> WORK INSTRUCTIONS
Pick up the switch quality-of-service text below, on policing, queuing, scheduling, and class maps, and carry it on from its last sentence.

> TEXT BLOCK
Policing and policers have the following attributes:
• Policers can occur only on a physical port basis.
• Policing can occur on ingress interfaces.
• Only one policer can be applied to a packet per direction.
Marking
Marking determines how to handle a packet when it is out of profile. It assesses the policer and the configuration data to determine the action required for the packet, and then handles the packet using one of the following methods:
• Let the packet through without modification
• Drop the packet
Marking can occur on ingress and egress interfaces.
Queuing
Queuing maps packets to a CoS queue. Each egress port can accommodate up 8 CoS queues, prioritized as 0 lowest and 7 highest. The tagged packet incoming priority can be mapped to one of the 8 queues obtained from the filtering mechanism result. The untagged packet CoS priority is also obtained from the filtering mechanism result. After the packets are mapped to a CoS queue, they are scheduled.
Bandwidth Reservation
Bandwidth reservation is the minimum guaranteed bandwidth allocated per queue. Total guaranteed bandwidth of all the queues belonging to a particular port should not exceed the interface Bandwidth. In case if no Bandwidth reservation is done for the queue, minimum guaranteed per each queue will be 1% of the parent node [scheduling node or interface]
Scheduling
Scheduling forwards or conditions packets using one of the following methods:
• Strict Priority-Based (SP), in which any high-priority packets are first transmitted. Lower-priority packets are transmitted only when the higher-priority queues are empty. A problem may occur when too many lower-priority packets are not transmitted. Strict Priority will be operating on the remaining bandwith available for the Port
• Weighted Round Robin (WRR), in which each queue is assigned a weight to control the number of packets relatively sent from each queue.The weights assigned for the queues will be in the ratio of bandwidth reservation of those queues
• Combination of WRR and SP, the Remaining Bandwidth will be scheduled in the strict order for the SP Queues. The Remaining Bandwidth will be scheduled in the WRR mode for WRR Queues.
Class Map
A class map names and isolates specific traffic from other traffic. The class map defines the criteria used to match against a specific traffic flow to classify it further. The criteria can include:
• Matching the access group defined by the ACL
• Matching a specific list of DSCP values
If there is more than one type of traffic to be classified, another class map can be created under a different name. After a packet is matched against the class-map criteria, it is further classified using a policy map.

> STUDY MATERIAL
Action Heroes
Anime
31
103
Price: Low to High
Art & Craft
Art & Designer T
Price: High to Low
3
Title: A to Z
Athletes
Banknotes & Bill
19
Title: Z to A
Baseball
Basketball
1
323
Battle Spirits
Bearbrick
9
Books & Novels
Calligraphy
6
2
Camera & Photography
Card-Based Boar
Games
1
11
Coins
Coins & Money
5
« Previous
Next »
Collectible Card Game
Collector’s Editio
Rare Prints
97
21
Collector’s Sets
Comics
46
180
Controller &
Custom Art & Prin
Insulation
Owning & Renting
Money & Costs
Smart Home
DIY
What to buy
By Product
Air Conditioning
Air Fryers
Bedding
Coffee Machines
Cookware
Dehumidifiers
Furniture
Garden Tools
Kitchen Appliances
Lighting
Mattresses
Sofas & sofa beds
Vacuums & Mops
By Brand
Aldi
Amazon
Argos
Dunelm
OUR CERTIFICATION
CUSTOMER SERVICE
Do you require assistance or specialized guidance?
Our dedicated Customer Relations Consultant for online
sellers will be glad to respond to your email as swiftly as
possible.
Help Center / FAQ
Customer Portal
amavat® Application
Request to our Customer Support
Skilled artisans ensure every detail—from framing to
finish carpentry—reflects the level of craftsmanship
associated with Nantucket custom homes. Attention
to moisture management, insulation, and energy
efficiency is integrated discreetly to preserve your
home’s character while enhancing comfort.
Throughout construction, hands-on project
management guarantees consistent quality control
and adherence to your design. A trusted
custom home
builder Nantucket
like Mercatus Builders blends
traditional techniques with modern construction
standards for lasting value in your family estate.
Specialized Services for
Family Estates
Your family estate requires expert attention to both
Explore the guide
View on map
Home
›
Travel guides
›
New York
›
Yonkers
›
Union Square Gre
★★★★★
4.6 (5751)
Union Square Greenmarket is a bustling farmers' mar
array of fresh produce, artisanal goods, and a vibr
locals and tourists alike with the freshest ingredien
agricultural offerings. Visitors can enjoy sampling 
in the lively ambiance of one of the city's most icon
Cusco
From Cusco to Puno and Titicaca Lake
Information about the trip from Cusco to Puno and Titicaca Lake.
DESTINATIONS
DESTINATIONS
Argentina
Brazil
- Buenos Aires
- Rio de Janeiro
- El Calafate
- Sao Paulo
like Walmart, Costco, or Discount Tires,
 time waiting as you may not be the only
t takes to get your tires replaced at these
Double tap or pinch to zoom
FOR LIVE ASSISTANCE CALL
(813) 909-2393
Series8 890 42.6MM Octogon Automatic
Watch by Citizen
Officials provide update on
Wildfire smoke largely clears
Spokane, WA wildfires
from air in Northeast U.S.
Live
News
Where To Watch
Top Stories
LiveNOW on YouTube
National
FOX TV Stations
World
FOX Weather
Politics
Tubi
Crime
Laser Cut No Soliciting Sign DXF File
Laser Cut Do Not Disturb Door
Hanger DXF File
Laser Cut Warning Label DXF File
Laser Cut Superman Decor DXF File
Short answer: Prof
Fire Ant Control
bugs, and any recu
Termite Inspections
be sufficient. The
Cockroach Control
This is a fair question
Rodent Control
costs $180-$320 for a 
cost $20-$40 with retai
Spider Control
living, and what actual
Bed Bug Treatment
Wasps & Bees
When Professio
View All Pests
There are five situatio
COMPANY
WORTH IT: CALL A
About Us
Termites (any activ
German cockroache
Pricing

> TASK OUTPUT
Policy Map
A policy map specifies on which traffic class to act. This can be implemented as follows:
• Set a specific CoS or DSCP value in the traffic class.
• Specify the traffic bandwidth limitations for each matched traffic class (policer) and the action to take (marking) when the traffic is out of profile.
Policy maps have the following attributes:
• A policy map can contain multiple class statements, each with different match criteria and policers.
• A separate policy-map class can exist for each type of traffic received through an interface.
• There can be only one policy map per interface per direction. The same policy map can be applied to multiple interfaces and directions.
• Before a policy map can be effective, it must be attached to an interface.
Enable/Disable Configuration
Topology
Simple configuration of QoS
Enabling QoS
The following steps describe how to enable QoS.
#configure terminal | Enter configure mode. |
(config)#qos enable | Enable (H)QoS on configuration mode. |
(config)#exit | Exit configure mode. |
Validation
Enter the commands below to confirm the configurations.
#show running-config qos
qos enable
!
Disabling QoS
The following steps disable QoS.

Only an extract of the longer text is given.